Flurbiprofen is a member of the phenylalkanoic acid derivative family of nonsteroidal anti-inflammatory drugs (NSAIDs). It is primarily indicated as a pre-operative anti-miotic (in an ophthalmic solution) as well as orally for arthritis or dental pain. Side effects are analogous to those of ibuprofen.

It was derived from propionic acid by the research arm of Boots UK during the 1960s, a period which also included the discovery of ibuprofen, indometacin, diclofenac, naproxen, ketoprofen, and sulindac.

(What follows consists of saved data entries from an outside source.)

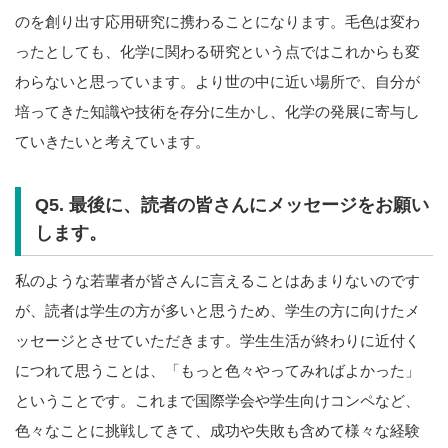
のを創り出す応用研究に携わることになります。毛色は変わ
ったとしても、化学に関わる研究という点ではこれからも変
わらないと思っています。より世の中に近い場所で、自分が
培ってきた知識や技術を存分に生かし、化学の発展に寄与し
ていきたいと考えています。
Q5. 最後に、読者の皆さんにメッセージをお願い
します。
私のような若輩者が皆さんに言えることはあまりないのです
が、読者は学生の方が多いと思うため、学生の方に向けたメ
ッセージとさせていただきます。学生生活が終わりに近付く
につれて思うことは、「もっと色々やってみればよかった」
ということです。これまで国際学会や学生向けコンペなど、
色々なことに挑戦してきて、成功や失敗も含めて様々な経験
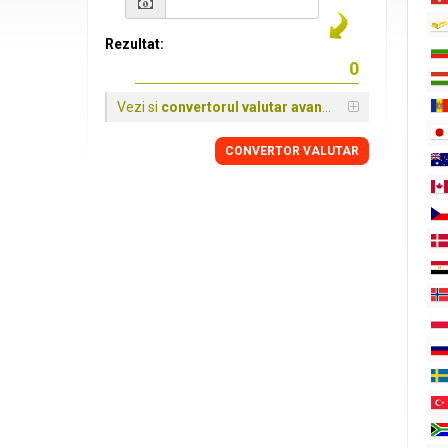
Rezultat:
Vezi si
convertorul valutar avansat
CONVERTOR VALUTAR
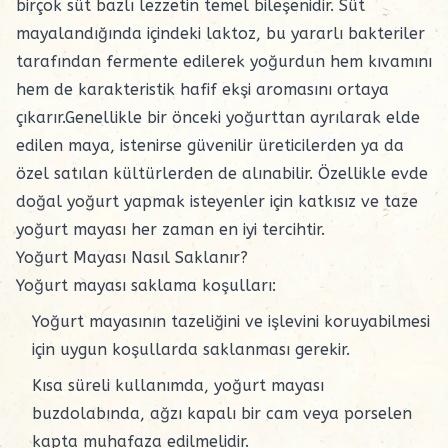
birçok süt bazlı lezzetin temel bileşenidir. Süt
mayalandığında içindeki laktoz, bu yararlı bakteriler
tarafından fermente edilerek yoğurdun hem kıvamını
hem de karakteristik hafif ekşi aromasını ortaya
çıkarır.Genellikle bir önceki yoğurttan ayrılarak elde
edilen
maya
, istenirse güvenilir üreticilerden ya da
özel satılan kültürlerden de alınabilir. Özellikle evde
doğal yoğurt yapmak isteyenler için katkısız ve taze
yoğurt mayası her zaman en iyi tercihtir.
Yoğurt Mayası Nasıl Saklanır?
Yoğurt mayası saklama koşulları:
Yoğurt mayasının tazeliğini ve işlevini koruyabilmesi
için uygun koşullarda saklanması gerekir.
Kısa süreli kullanımda,
yoğurt mayası
buzdolabında, ağzı kapalı bir cam veya porselen
kapta muhafaza edilmelidir.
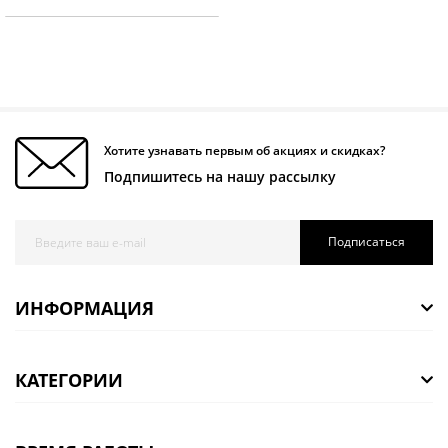
Хотите узнавать первым об акциях и скидках?
Подпишитесь на нашу рассылку
Подписаться
ИНФОРМАЦИЯ
КАТЕГОРИИ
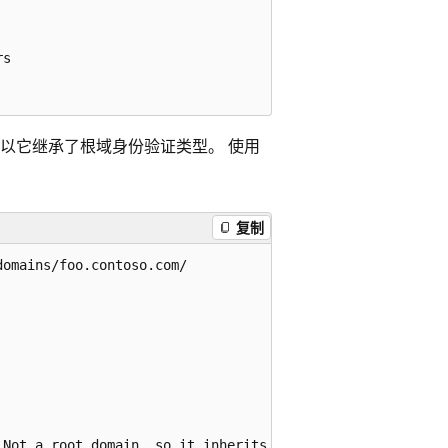
s

所以它继承了根域身份验证类型。 使用
复制
omains/foo.contoso.com/

Not a root domain, so it inherits parent domain's authen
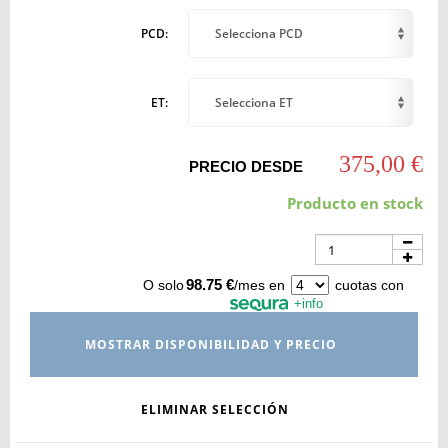
PCD:
Selecciona PCD
ET:
Selecciona ET
375,00 €
PRECIO DESDE
Producto en stock
98.75 €
O solo
/mes en
cuotas con
+info
MOSTRAR DISPONIBILIDAD Y PRECIO
ELIMINAR SELECCIÓN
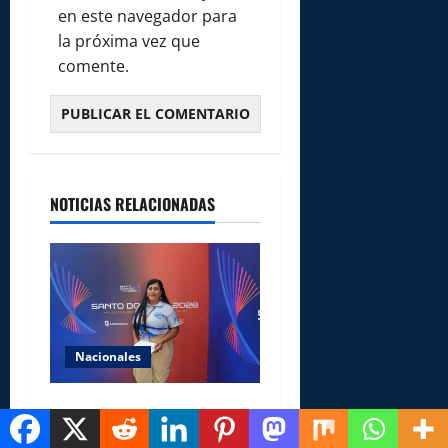
en este navegador para
la próxima vez que
comente.
NOTICIAS RELACIONADAS
Nacionales
Comedores Comunitarios de
DASAC garantizan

It was patented in 1964 by Boots UK and approved for medical use in 1987. It was approved in the US in 1988; the first generic was approved in 1994.

== Adverse effects ==

In October 2020, the U.S. Food and Drug Administration (FDA) required the prescribing information to be updated for all nonsteroidal anti-inflammatory medications to describe the risk of kidney problems in unborn babies that result in low amniotic fluid. They recommend avoiding NSAIDs in pregnant women at 20 weeks or later in pregnancy.

==Society and culture==
===Brand names===
As of 2016 the drug was available worldwide as drops for ophthalmic use and as tablets, both in various strengths, under many brand names which include: Acustop Cataplasma, Adofeed, Anazin, Anflupin, Anorcid, Ansaid, Antadys, Antafen, Antipain, Baenazin, Benactiv, Biprofin, Biprotec, Bro-Z, Brufen, Brufoz, Cebutid, Clinadol, Coryfin, Dispain, Edolfene, Eyeflur, Falken, Fiera, Flu Ro Fen, Flubifix, Flufen, Flugalin, Flupe, Flur di fen, Fluractive, Fluran, Flurbi Pap, Flurbic, Flurbiprofen, Flurbiprofène, Flurbiprofeno, Flurflex, Flurofen, Fluroptic, Fo Bi Pu Luo Fun, Forphen, Fortine, Froben, Frolix, Fubifen, Fubiprofen, Fubofen, Fukon, Fulruban, Furofen, Kai Fen, Kavoflog, Kotton, Lefenine, Majezik, Maprofen, Maxaljin, Maximus, Meiprofen, Myprofen, Neliacan, Nibelon, Nirolex Gola, Ocufen, Ocuflur, Optifen, Orofaringeo, Painil, Profen, Projezik, Ropion, Sigmaprofen, Stayban, Strefen, Strepfen, Strepflam, Strepsils (various formulations), Sulan, Tie Shr Shu, TransAct, Upnon, Urbifen, Yakuban, Zepolas, Zeralgo, Zero-P, and Zeton.

==Applications==
Flurbiprofen is the starting material that is used in the synthesis of flomatizole & nitroflurbiprofen.

The (R)-enantiomer was claimed to not function as a NSAID but had anti-neurodegenerative properties. This was resolved into a separate drug entry that is called tarenflurbil.